→ **Records for this exercise**
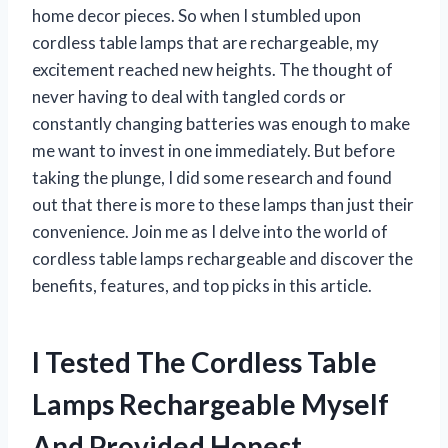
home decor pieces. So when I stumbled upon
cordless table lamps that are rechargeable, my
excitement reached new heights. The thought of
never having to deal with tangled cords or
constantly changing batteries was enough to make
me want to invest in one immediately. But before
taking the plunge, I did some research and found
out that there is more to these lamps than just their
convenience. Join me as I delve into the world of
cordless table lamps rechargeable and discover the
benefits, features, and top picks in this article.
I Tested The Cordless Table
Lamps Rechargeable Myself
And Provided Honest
==
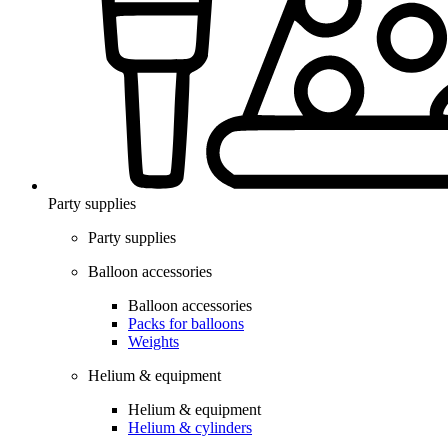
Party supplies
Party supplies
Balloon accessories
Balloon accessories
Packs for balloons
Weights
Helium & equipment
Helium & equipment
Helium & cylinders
* * *
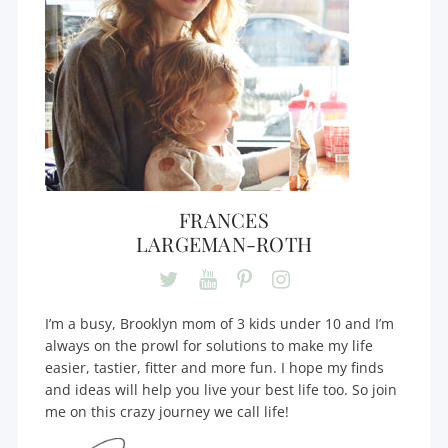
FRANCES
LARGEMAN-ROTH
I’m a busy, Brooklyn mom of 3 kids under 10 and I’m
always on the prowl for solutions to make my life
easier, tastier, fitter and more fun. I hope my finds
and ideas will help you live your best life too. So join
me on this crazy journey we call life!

→ **Task statement**
Everything in the material above from the line that has "never having to deal with tangled cords or" through the line that has "convenience. Join me" must be duplicated exactly, with no other lines given.

→ **Exercise result**
never having to deal with tangled cords or
constantly changing batteries was enough to make
me want to invest in one immediately. But before
taking the plunge, I did some research and found
out that there is more to these lamps than just their
convenience. Join me as I delve into the world of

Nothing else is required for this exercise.